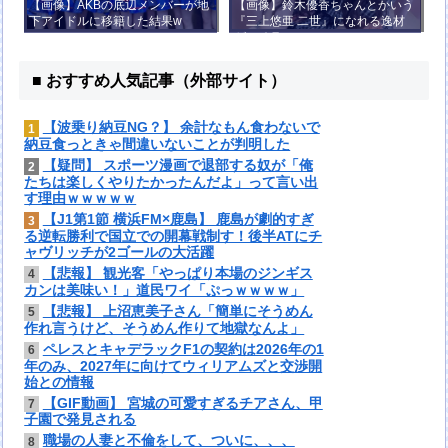
【画像】AKBの底辺メンバーが地
【画像】鈴木優香ちゃんとかいう
下アイドルに移籍した結果w
『三上悠亜 二世』になれる逸材
がコチラ
■ おすすめ人気記事（外部サイト）
【波乗り納豆NG？】 余計なもん食わないで
1
納豆食っときゃ間違いないことが判明した
【疑問】 スポーツ漫画で退部する奴が「俺
2
たちは楽しくやりたかったんだよ」って言い出
す理由ｗｗｗｗｗ
【J1第1節 横浜FM×鹿島】 鹿島が劇的すぎ
3
る逆転勝利で国立での開幕戦制す！後半ATにチ
ャヴリッチが2ゴールの大活躍
【悲報】 観光客「やっぱり本場のジンギス
4
カンは美味い！」道民ワイ「ぷっｗｗｗｗ」
【悲報】 上沼恵美子さん「簡単にそうめん
5
作れ言うけど、そうめん作りて地獄なんよ」
ペレスとキャデラックF1の契約は2026年の1
6
年のみ、2027年に向けてウィリアムズと交渉開
始との情報
【GIF動画】 宮城の可愛すぎるチアさん、甲
7
子園で発見される
職場の人妻と不倫をして、ついに、、、
8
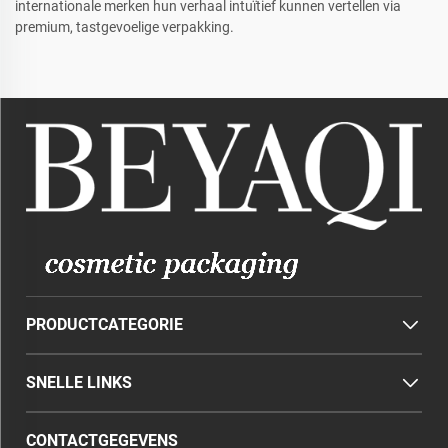
internationale merken hun verhaal intuïtief kunnen vertellen via
premium, tastgevoelige verpakking.
PRODUCTCATEGORIE
SNELLE LINKS
CONTACTGEGEVENS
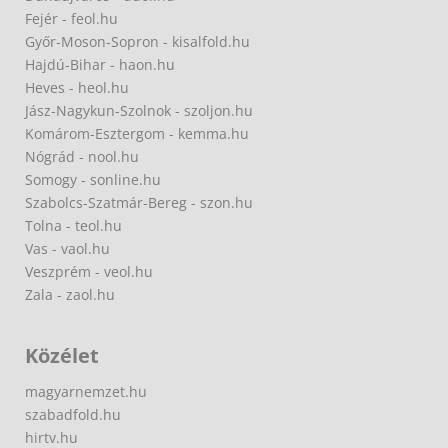
Fejér - feol.hu
Győr-Moson-Sopron - kisalfold.hu
Hajdú-Bihar - haon.hu
Heves - heol.hu
Jász-Nagykun-Szolnok - szoljon.hu
Komárom-Esztergom - kemma.hu
Nógrád - nool.hu
Somogy - sonline.hu
Szabolcs-Szatmár-Bereg - szon.hu
Tolna - teol.hu
Vas - vaol.hu
Veszprém - veol.hu
Zala - zaol.hu
Közélet
magyarnemzet.hu
szabadfold.hu
hirtv.hu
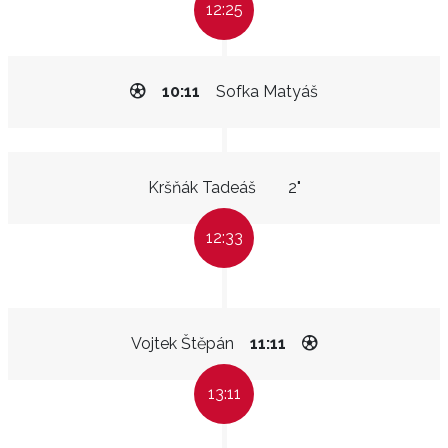
12:25
10:11
Sofka Matyáš
Kršňák Tadeáš
2"
12:33
Vojtek Štěpán
11:11
13:11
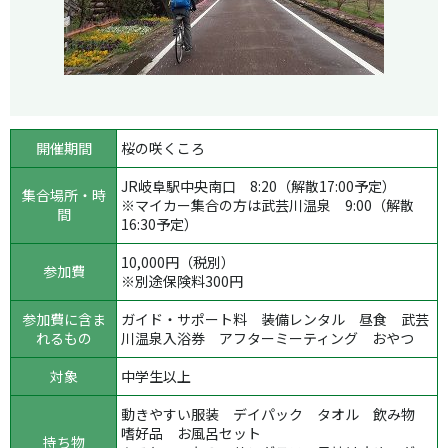
開催期間
桜の咲くころ
JR岐阜駅中央南口 8:20（解散17:00予定）
集合場所・時
※マイカー集合の方は武芸川温泉 9:00（解散
間
16:30予定）
10,000円（税別）
参加費
※別途保険料300円
参加費に含ま
ガイド・サポート料 装備レンタル 昼食 武芸
れるもの
川温泉入浴券 アフターミーティング おやつ
対象
中学生以上
動きやすい服装 デイパック タオル 飲み物
嗜好品 お風呂セット
持ち物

--------

● **Job item**
The lines from the one containing "premium, tastgevoelige verpakking." to the last line of the records, both included: print exactly those and nothing else, leaving out any pictures.

● **Task result**
premium, tastgevoelige verpakking.
PRODUCTCATEGORIE
SNELLE LINKS
CONTACTGEGEVENS
Fejér - feol.hu
Győr-Moson-Sopron - kisalfold.hu
Hajdú-Bihar - haon.hu
Heves - heol.hu
Jász-Nagykun-Szolnok - szoljon.hu
Komárom-Esztergom - kemma.hu
Nógrád - nool.hu
Somogy - sonline.hu
Szabolcs-Szatmár-Bereg - szon.hu
Tolna - teol.hu
Vas - vaol.hu
Veszprém - veol.hu
Zala - zaol.hu
Közélet
magyarnemzet.hu
szabadfold.hu
hirtv.hu
12:25
10:11
Sofka Matyáš
Kršňák Tadeáš
2"
12:33
Vojtek Štěpán
11:11
13:11
開催期間
桜の咲くころ
JR岐阜駅中央南口 8:20（解散17:00予定）
集合場所・時
※マイカー集合の方は武芸川温泉 9:00（解散
間
16:30予定）
10,000円（税別）
参加費
※別途保険料300円
参加費に含ま
ガイド・サポート料 装備レンタル 昼食 武芸
れるもの
川温泉入浴券 アフターミーティング おやつ
対象
中学生以上
動きやすい服装 デイパック タオル 飲み物
嗜好品 お風呂セット
持ち物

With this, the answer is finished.